No pictures go into the output, which should consist only of the lines from the first line of the data through the line with "щелкните **Создать сравнение данных**.", copied exactly.

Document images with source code
▬▬▬
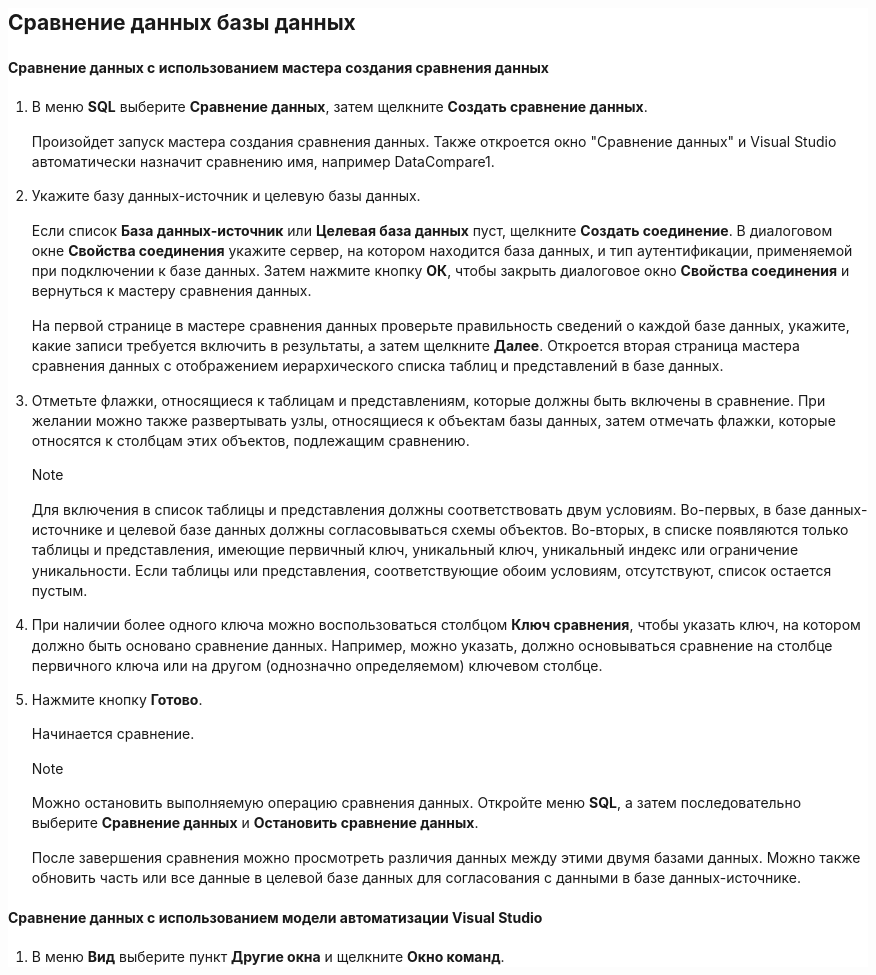 ## <a name="CompareDatabaseData"></a>Сравнение данных базы данных  
  
#### <a name="to-compare-data-by-using-the-new-data-comparison-wizard"></a>Сравнение данных с использованием мастера создания сравнения данных  
  
1.  В меню **SQL** выберите **Сравнение данных**, затем щелкните **Создать сравнение данных**.  
  
    Произойдет запуск мастера создания сравнения данных. Также откроется окно "Сравнение данных" и Visual Studio автоматически назначит сравнению имя, например DataCompare1.  
  
2.  Укажите базу данных-источник и целевую базы данных.  
  
    Если список **База данных-источник** или **Целевая база данных** пуст, щелкните **Создать соединение**. В диалоговом окне **Свойства соединения** укажите сервер, на котором находится база данных, и тип аутентификации, применяемой при подключении к базе данных. Затем нажмите кнопку **ОК**, чтобы закрыть диалоговое окно **Свойства соединения** и вернуться к мастеру сравнения данных.  
  
    На первой странице в мастере сравнения данных проверьте правильность сведений о каждой базе данных, укажите, какие записи требуется включить в результаты, а затем щелкните **Далее**. Откроется вторая страница мастера сравнения данных с отображением иерархического списка таблиц и представлений в базе данных.  
  
3.  Отметьте флажки, относящиеся к таблицам и представлениям, которые должны быть включены в сравнение. При желании можно также развертывать узлы, относящиеся к объектам базы данных, затем отмечать флажки, которые относятся к столбцам этих объектов, подлежащим сравнению.  
  
    > [!NOTE]  
    > Для включения в список таблицы и представления должны соответствовать двум условиям. Во-первых, в базе данных-источнике и целевой базе данных должны согласовываться схемы объектов. Во-вторых, в списке появляются только таблицы и представления, имеющие первичный ключ, уникальный ключ, уникальный индекс или ограничение уникальности. Если таблицы или представления, соответствующие обоим условиям, отсутствуют, список остается пустым.  
  
4.  При наличии более одного ключа можно воспользоваться столбцом **Ключ сравнения**, чтобы указать ключ, на котором должно быть основано сравнение данных. Например, можно указать, должно основываться сравнение на столбце первичного ключа или на другом (однозначно определяемом) ключевом столбце.  
  
5.  Нажмите кнопку **Готово**.  
  
    Начинается сравнение.  
  
    > [!NOTE]  
    > Можно остановить выполняемую операцию сравнения данных. Откройте меню **SQL**, а затем последовательно выберите **Сравнение данных** и **Остановить сравнение данных**.  
  
    После завершения сравнения можно просмотреть различия данных между этими двумя базами данных. Можно также обновить часть или все данные в целевой базе данных для согласования с данными в базе данных-источнике.  
  
#### <a name="to-compare-data-by-using-the-visual-studio-automation-model"></a>Сравнение данных с использованием модели автоматизации Visual Studio  
  
1.  В меню **Вид** выберите пункт **Другие окна** и щелкните **Окно команд**.  
  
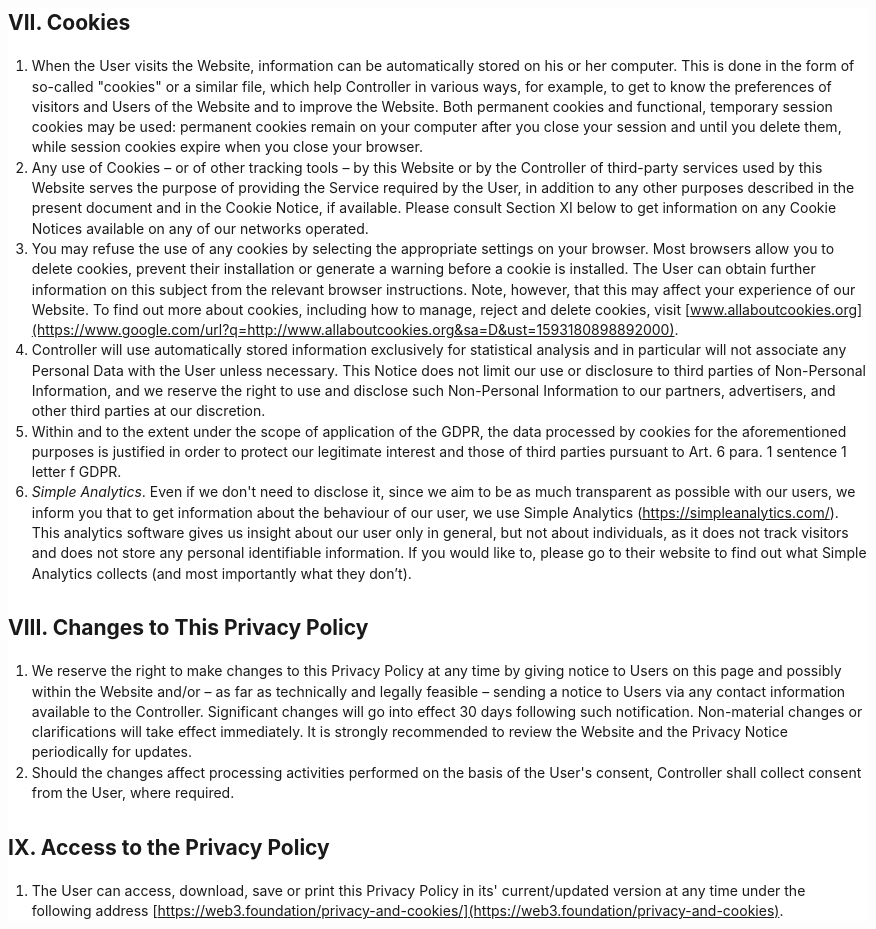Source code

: ## VII. Cookies

1. When the User visits the Website, information can be automatically stored on his or her computer. This is done in the form of so-called "cookies" or a similar file, which help Controller in various ways, for example, to get to know the preferences of visitors and Users of the Website and to improve the Website. Both permanent cookies and functional, temporary session cookies may be used: permanent cookies remain on your computer after you close your session and until you delete them, while session cookies expire when you close your browser.
2. Any use of Cookies – or of other tracking tools – by this Website or by the Controller of third-party services used by this Website serves the purpose of providing the Service required by the User, in addition to any other purposes described in the present document and in the Cookie Notice, if available. Please consult Section XI below to get information on any Cookie Notices available on any of our networks operated.
3. You may refuse the use of any cookies by selecting the appropriate settings on your browser. Most browsers allow you to delete cookies, prevent their installation or generate a warning before a cookie is installed. The User can obtain further information on this subject from the relevant browser instructions. Note, however, that this may affect your experience of our Website. To find out more about cookies, including how to manage, reject and delete cookies, visit [www.allaboutcookies.org](https://www.google.com/url?q=http://www.allaboutcookies.org&sa=D&ust=1593180898892000).
4. Controller will use automatically stored information exclusively for statistical analysis and in particular will not associate any Personal Data with the User unless necessary. This Notice does not limit our use or disclosure to third parties of Non-Personal Information, and we reserve the right to use and disclose such Non-Personal Information to our partners, advertisers, and other third parties at our discretion.
5. Within and to the extent under the scope of application of the GDPR, the data processed by cookies for the aforementioned purposes is justified in order to protect our legitimate interest and those of third parties pursuant to Art. 6 para. 1 sentence 1 letter f GDPR.
6. *Simple Analytics*. Even if we don't need to disclose it, since we aim to be as much transparent as possible with our users, we inform you that to get information about the behaviour of our user, we use Simple Analytics (<https://simpleanalytics.com/>). This analytics software gives us insight about our user only in general, but not about individuals, as it does not track visitors and does not store any personal identifiable information. If you would like to, please go to their website to find out what Simple Analytics collects (and most importantly what they don’t).

## VIII. Changes to This Privacy Policy

1. We reserve the right to make changes to this Privacy Policy at any time by giving notice to Users on this page and possibly within the Website and/or – as far as technically and legally feasible – sending a notice to Users via any contact information available to the Controller. Significant changes will go into effect 30 days following such notification. Non-material changes or clarifications will take effect immediately. It is strongly recommended to review the Website and the Privacy Notice periodically for updates.
2. Should the changes affect processing activities performed on the basis of the User's consent, Controller shall collect consent from the User, where required.

## IX. Access to the Privacy Policy

1. The User can access, download, save or print this Privacy Policy in its' current/updated version at any time under the following address [https://web3.foundation/privacy-and-cookies/](https://web3.foundation/privacy-and-cookies).
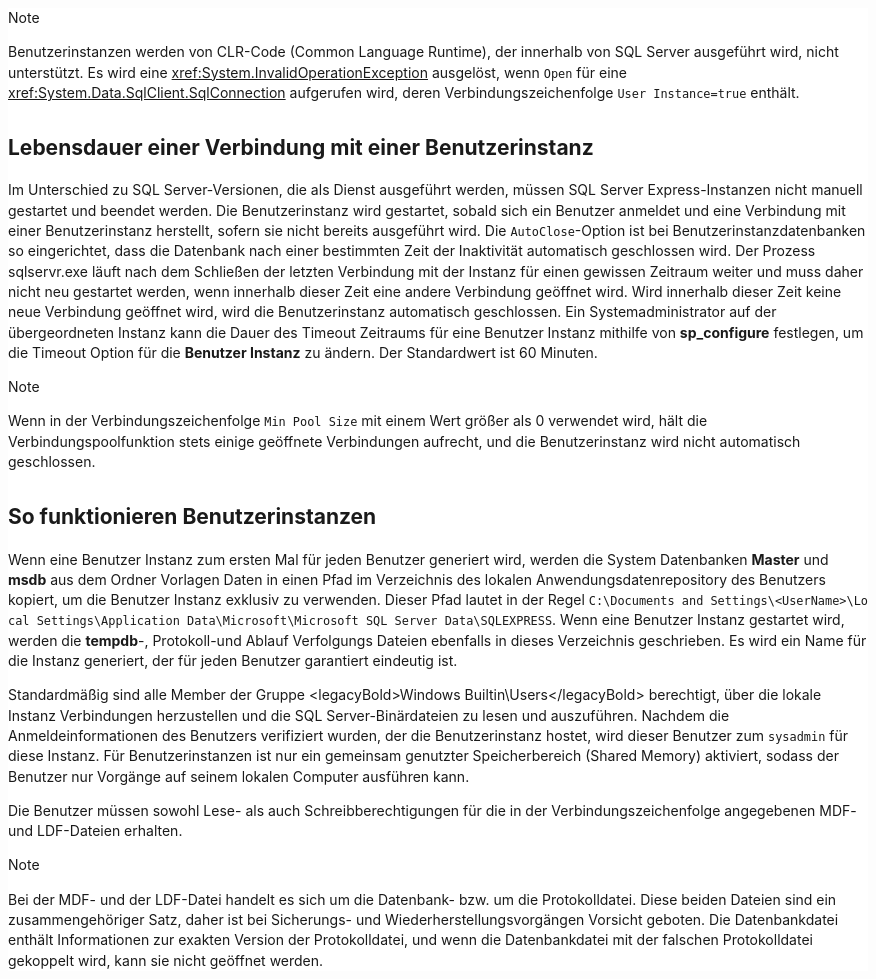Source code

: > [!NOTE]
> Benutzerinstanzen werden von CLR-Code (Common Language Runtime), der innerhalb von SQL Server ausgeführt wird, nicht unterstützt. Es wird eine <xref:System.InvalidOperationException> ausgelöst, wenn `Open` für eine <xref:System.Data.SqlClient.SqlConnection> aufgerufen wird, deren Verbindungszeichenfolge `User Instance=true` enthält.  
  
## <a name="lifetime-of-a-user-instance-connection"></a>Lebensdauer einer Verbindung mit einer Benutzerinstanz  
 Im Unterschied zu SQL Server-Versionen, die als Dienst ausgeführt werden, müssen SQL Server Express-Instanzen nicht manuell gestartet und beendet werden. Die Benutzerinstanz wird gestartet, sobald sich ein Benutzer anmeldet und eine Verbindung mit einer Benutzerinstanz herstellt, sofern sie nicht bereits ausgeführt wird. Die `AutoClose`-Option ist bei Benutzerinstanzdatenbanken so eingerichtet, dass die Datenbank nach einer bestimmten Zeit der Inaktivität automatisch geschlossen wird. Der Prozess sqlservr.exe läuft nach dem Schließen der letzten Verbindung mit der Instanz für einen gewissen Zeitraum weiter und muss daher nicht neu gestartet werden, wenn innerhalb dieser Zeit eine andere Verbindung geöffnet wird. Wird innerhalb dieser Zeit keine neue Verbindung geöffnet wird, wird die Benutzerinstanz automatisch geschlossen. Ein Systemadministrator auf der übergeordneten Instanz kann die Dauer des Timeout Zeitraums für eine Benutzer Instanz mithilfe von **sp_configure** festlegen, um die Timeout Option für die **Benutzer Instanz** zu ändern. Der Standardwert ist 60 Minuten.  
  
> [!NOTE]
> Wenn in der Verbindungszeichenfolge `Min Pool Size` mit einem Wert größer als 0 verwendet wird, hält die Verbindungspoolfunktion stets einige geöffnete Verbindungen aufrecht, und die Benutzerinstanz wird nicht automatisch geschlossen.  
  
## <a name="how-user-instances-work"></a>So funktionieren Benutzerinstanzen  
 Wenn eine Benutzer Instanz zum ersten Mal für jeden Benutzer generiert wird, werden die System Datenbanken **Master** und **msdb** aus dem Ordner Vorlagen Daten in einen Pfad im Verzeichnis des lokalen Anwendungsdatenrepository des Benutzers kopiert, um die Benutzer Instanz exklusiv zu verwenden. Dieser Pfad lautet in der Regel `C:\Documents and Settings\<UserName>\Local Settings\Application Data\Microsoft\Microsoft SQL Server Data\SQLEXPRESS`. Wenn eine Benutzer Instanz gestartet wird, werden die **tempdb**-, Protokoll-und Ablauf Verfolgungs Dateien ebenfalls in dieses Verzeichnis geschrieben. Es wird ein Name für die Instanz generiert, der für jeden Benutzer garantiert eindeutig ist.  
  
 Standardmäßig sind alle Member der Gruppe &lt;legacyBold&gt;Windows Builtin\Users&lt;/legacyBold&gt; berechtigt, über die lokale Instanz Verbindungen herzustellen und die SQL Server-Binärdateien zu lesen und auszuführen. Nachdem die Anmeldeinformationen des Benutzers verifiziert wurden, der die Benutzerinstanz hostet, wird dieser Benutzer zum `sysadmin` für diese Instanz. Für Benutzerinstanzen ist nur ein gemeinsam genutzter Speicherbereich (Shared Memory) aktiviert, sodass der Benutzer nur Vorgänge auf seinem lokalen Computer ausführen kann.  
  
 Die Benutzer müssen sowohl Lese- als auch Schreibberechtigungen für die in der Verbindungszeichenfolge angegebenen MDF- und LDF-Dateien erhalten.  
  
> [!NOTE]
> Bei der MDF- und der LDF-Datei handelt es sich um die Datenbank- bzw. um die Protokolldatei. Diese beiden Dateien sind ein zusammengehöriger Satz, daher ist bei Sicherungs- und Wiederherstellungsvorgängen Vorsicht geboten. Die Datenbankdatei enthält Informationen zur exakten Version der Protokolldatei, und wenn die Datenbankdatei mit der falschen Protokolldatei gekoppelt wird, kann sie nicht geöffnet werden.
▬▬▬
ANSWER SECTION ▸
 ## <a name="CompareDatabaseData"></a>Сравнение данных базы данных  
  
#### <a name="to-compare-data-by-using-the-new-data-comparison-wizard"></a>Сравнение данных с использованием мастера создания сравнения данных  
  
1.  В меню **SQL** выберите **Сравнение данных**, затем щелкните **Создать сравнение данных**.  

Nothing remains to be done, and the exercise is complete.